The custom instruction field is where most people leave value on the table. Do not write three sentences. Write three pages. Tell the model your name, your role, your business, your tone, your industry, your typical workflows, your common deliverables, your customers, and your hard rules. The longer and more specific the instructions, the better the output. A useful prompt structure is four sections. Who I am. What I do. How I want you to respond. What I never want you to do. The fourth section is the one most people skip and the one that produces the biggest quality jump.

The knowledge base is the part that turns the model from a generic assistant into a domain specialist. Upload your past three years of newsletters, your style guide, your client onboarding documents, your contracts, your podcast transcripts, your recurring pitch decks. Claude will reference these every time it responds. If you are a freelancer, upload your service agreement and your rate card. If you are a creator, upload 20 of your best scripts. If you are a real estate investor, upload the spreadsheets you actually use. The model now writes in your voice, against your real numbers, using your real terminology.

The use cases this enables are different from the chat window. A weekly newsletter draft pulls from your past 100 issues and matches your existing voice. Client onboarding emails are written in 90 seconds using your standard phrasing. Podcast show notes are produced from a transcript you upload, formatted exactly the way you formatted the last 50 episodes. Contracts get redlined against your standard language. Quotes get drafted using your historical pricing. The compounding effect is significant. After six months of using a well-set-up Project, the model knows your business better than most assistants you could hire.

A few setup tips that matter. Name your Projects clearly so you can switch between them. I have separate Projects for client work, content creation, and personal finance because the contexts are different and bleeding them together produces worse output. Update the instructions every few weeks as your business evolves. Re-upload knowledge base files when they change. Treat the Project like a colleague you are training, not a search engine.

Privacy is worth understanding. Anthropic, OpenAI, and Microsoft all have business and enterprise tiers where data is not used for training. On consumer tiers, the policies vary and have changed multiple times in the past 18 months. Read the current data usage policy of whatever tool you are using before you upload sensitive client information. Anthropic's consumer tier as of early 2026 does not train on Project data by default, but you should verify the current setting in your account before uploading anything sensitive. For tax data, medical data, or legal documents, use the business tier or do not use AI at all.

There are limits to what Projects can do. The model still hallucinates, so anything that requires perfect accuracy needs a human review. It cannot send emails, post to social media, or take actions outside the chat window without an integration like Zapier or n8n. It does not actually remember conversations across days unless you remind it, though Claude has a memory feature in beta that addresses this. And the quality of output is bounded by the quality of your instructions and your knowledge base. Garbage in, garbage out is still the rule.

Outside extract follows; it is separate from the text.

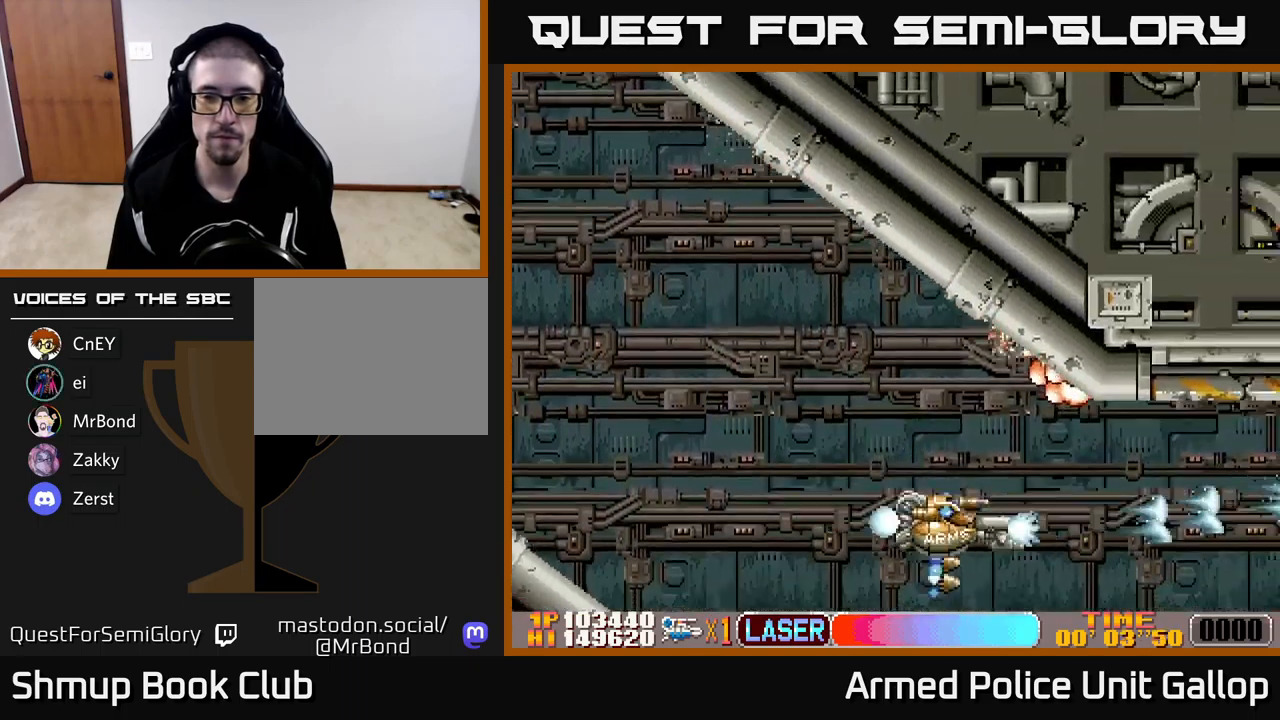
{"buttons": ["A", "DPAD_UP", "DPAD_RIGHT"], "left_stick": "center", "events": [[50, "DPAD_UP", "down"], [83, "DPAD_RIGHT", "up"], [150, "DPAD_RIGHT", "down"]]}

The mental shift is the hard part. Most people have been trained by Google to think of these tools as places to type a question and get an answer. Projects are not search. They are a workspace you build and maintain over time, like a notebook or a CRM. The first hour of setup feels slow. The thousand hours of use after that feel fast. Founders and creators who treat AI as infrastructure rather than as a toy are the ones whose output is doubling and tripling without adding headcount. The setup is not complicated. The patience to do it right the first time is what most people are missing.